* Actions to take:
a - Answer these questions from the text on HER2, one line each, marked (i), (ii) and (iii):
(i) On which chromosome is the HER2 gene located?
(ii) In what percentage of primary breast cancer patients is HER2 overexpression identified?
(iii) Under the ASCO/CAP guidelines, what are the two approved methods for HER2 testing?
b - Carry on the text on HER2 from its last sentence, keeping its formal style.

HER2 (Human Epidermal growth factor Receptor) gene is a proto-oncogene, located on chromosome 17 q12–21.32, and is responsible for cellular proliferation, differentiation, and repair [1].

Through encoding a cell membrane tyrosine kinase receptor p185 HER2 oncoprotein (HER-2/neuorerbB-2); HER2 gene can stimulate cell proliferation through the RAS-MAPK downstream signaling pathway and inhibit cell death through the pathway of phosphatidylinositol 3’-kinase-AKT-mammalian target of rapamycin (mTOR) [2].

HER2 protein can be overexpressed in various types of cancer like breast, gastric, ovarian, colorectal and lung cancer, usually through increase HER2 gene copy numbers (amplification) [3].

Breast cancer (BC) is a heterogenous disease with five different molecular subtypes [4]. HER2 overexpression is identified in 18–30 % of primary BC patients, and is associated with rapid local recurrence, poor prognosis, shorter disease-free and overall survival (OS) in patients who don’t receive adjuvant therapy [5].

The accurate HER2 status assessment is essential to select BC patients who can benefit from the specific anti-HER2 targeted therapies such as Rastuzumab, Lapatinib, Pertuzumab, and other novel anti-HER2 targeted therapies [6]. All have been proved to improve HER2 +ve patients’ survival and outcome [7].

According to the American Society of Clinical Oncology/College of American Pathologists (ASCO/CAP) guidelines, the two approved methods for HER2 testing are immunohistochemistry (IHC) for detecting HER2 protein overexpression and in situ hybridization (ISH) assay for identifying the increased gene copy number [8]. Only patients who are HER2 score 3 + by IHC and/or those with amplified HER2 gene as confirmed by fluorescent in situ hybridization (FISH), benefit from anti-HER2 targeted therapies [6].

* Source material:

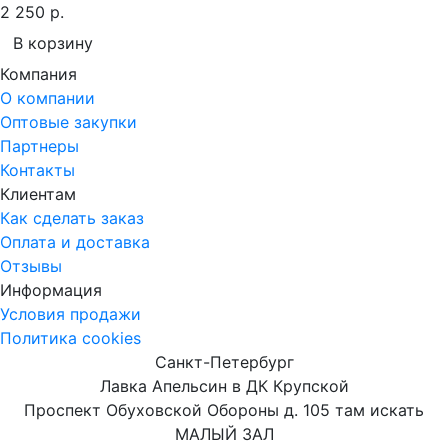
2 250 р.
В корзину
Компания
О компании
Оптовые закупки
Партнеры
Контакты
Клиентам
Как сделать заказ
Оплата и доставка
Отзывы
Информация
Условия продажи
Политика cookies
Санкт-Петербург
Лавка Апельсин в ДК Крупской
Проспект Обуховской Обороны д. 105 там искать
МАЛЫЙ ЗАЛ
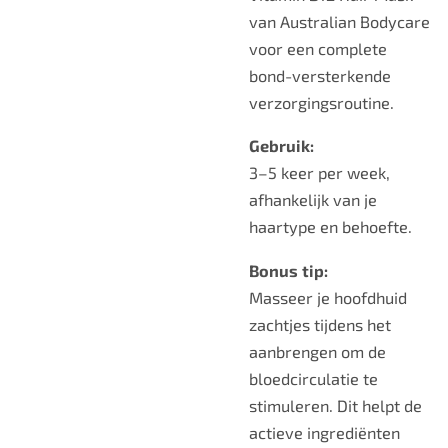
van Australian Bodycare
voor een complete
bond-versterkende
verzorgingsroutine.
Gebruik:
3–5 keer per week,
afhankelijk van je
haartype en behoefte.
Bonus tip:
Masseer je hoofdhuid
zachtjes tijdens het
aanbrengen om de
bloedcirculatie te
stimuleren. Dit helpt de
actieve ingrediënten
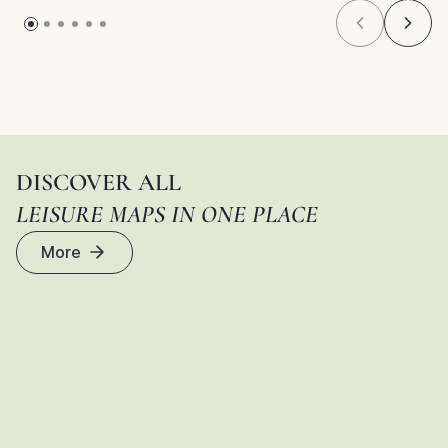
DISCOVER ALL
LEISURE MAPS IN ONE PLACE
More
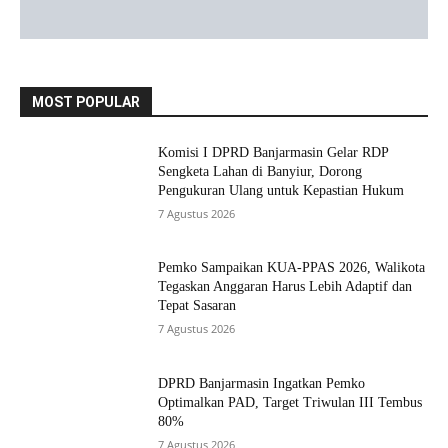
MOST POPULAR
Komisi I DPRD Banjarmasin Gelar RDP
Sengketa Lahan di Banyiur, Dorong
Pengukuran Ulang untuk Kepastian Hukum
7 Agustus 2026
Pemko Sampaikan KUA-PPAS 2026, Walikota
Tegaskan Anggaran Harus Lebih Adaptif dan
Tepat Sasaran
7 Agustus 2026
DPRD Banjarmasin Ingatkan Pemko
Optimalkan PAD, Target Triwulan III Tembus
80%
7 Agustus 2026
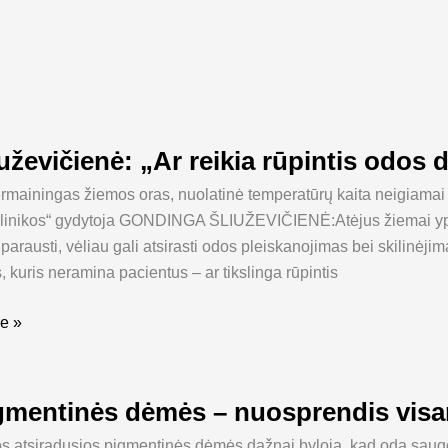
iuževičienė: „Ar reikia rūpintis odos
enė:
ermainingas žiemos oras, nuolatinė temperatūrų kaita neigiamai 
klinikos“ gydytoja GONDINGA ŠLIUŽEVIČIENĖ:Atėjus žiemai ypati
 parausti, vėliau gali atsirasti odos pleiskanojimas bei skilinėj
 kuris neramina pacientus – ar tikslinga rūpintis
e »
gmentinės dėmės – nuosprendis vis
ės
s atsiradusios pigmentinės dėmės dažnai byloja, kad odą saugo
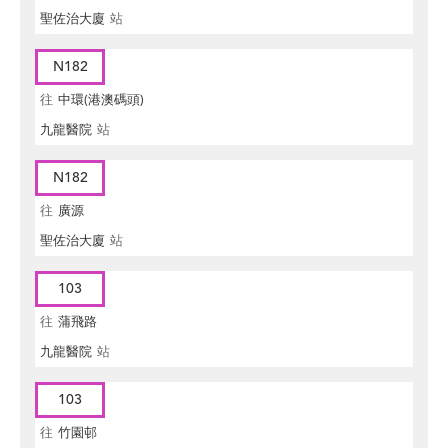
聖佐治大廈
站
N182
往
中環(港澳碼頭)
九龍醫院
站
N182
往
廣源
聖佐治大廈
站
103
往
蒲飛路
九龍醫院
站
103
往
竹園邨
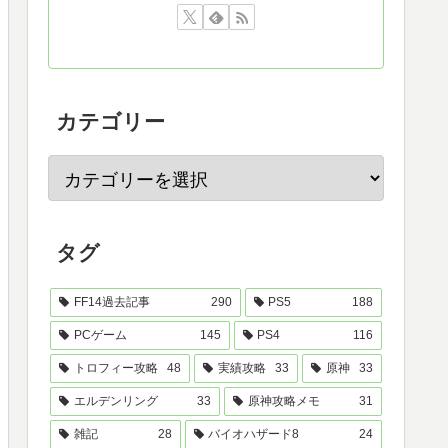
カテゴリー
タグ
FF14過去記事
290
PS5
188
PCゲーム
145
PS4
116
トロフィー攻略
48
実績攻略
33
原神
33
エルデンリング
33
原神攻略メモ
31
雑記
28
バイオハザード8
24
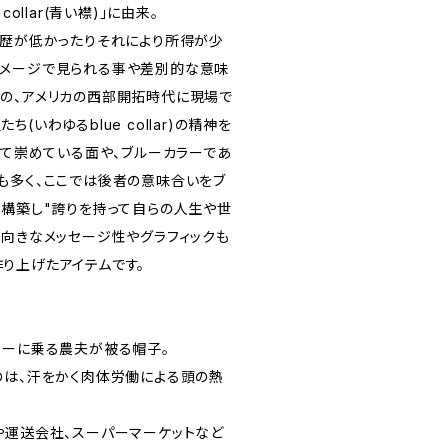
ollar(青い襟)」に由来。
学歴が低かったりそれにより所得が少
イメージで見られる事や差別的な意味
の、アメリカの西部開拓時代に現場で
(いわゆるblue collar)の精神を
して崇めている面や、ブルーカラーであ
も多く、ここでは後者の意味合いをブ
再構築し"誇りを持って自らの人生や世
前向きなメッセージ性やグラフィックも
り上げたアイテムです。
ターに乗る農夫が被る帽子。
のは、汗をかく肉体労働による頭の熱
や運送会社、スーパーマーケットなど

* Responses to the tasks:
a -
(i) Chromosome 17 (q12–21.32).
(ii) 18–30 %.
(iii) Immunohistochemistry (IHC) and in situ hybridization (ISH).

b -
Several changes have been made on the definition of HER2 +ve status. Based on IHC; +ve HER2 status was initially defined by the Food and Drug Adminstration (FDA) as a uniform intense membranous staining in > 10 % of invasive BC cells [9]. In order to limit the false positive results, this cutoff was then changed by the ASCO/CAP group in 2007 to be > 30 % [10]. Later on, the revised and updated guidelines [ASCO/CAP 2013 and 2018] returned back the cutoff 10 % to maximize patients who are legible for targeted therapy and also to minimize false negative results [11], [12].

The definition of HER2 positive by ISH was determined initially by the FDA as having HER2/ chromosome enumeration probe 17 [CEP17] ratio ≥ 2.0, regardless of the average HER2 copy number) [9]. This was further expanded by the ASCO/CAP in 2007 and 2013 to include an average HER2 gene copy number ≥ 6 signals/nucleus regardless the HER2/CEP17 ratio [10], [11].

The updated guideline published by the ASCO/CAP group on 2018 classified patients into 5 groups. The working group addressed an algorithm with an addition workup for the less common ISH pattern (comprising about 4–15 % of cases), who have a mismatch between HER2/CEP 17ration and average HER2 gene copy number [12].

The development of an accurate and reliable machine learning (ML) model could improve the identification of HER2 positive BC patients, especially those with equivocal HER2 status, and facilitate the timely initiation of appropriate treatment. [13].

Therefore, in this study, we aimed to determine the clinicopathologic features which could predict HER2 positive BC patient. We also aimed to test the utility of AI-based ML in predicting HER2 status of BC.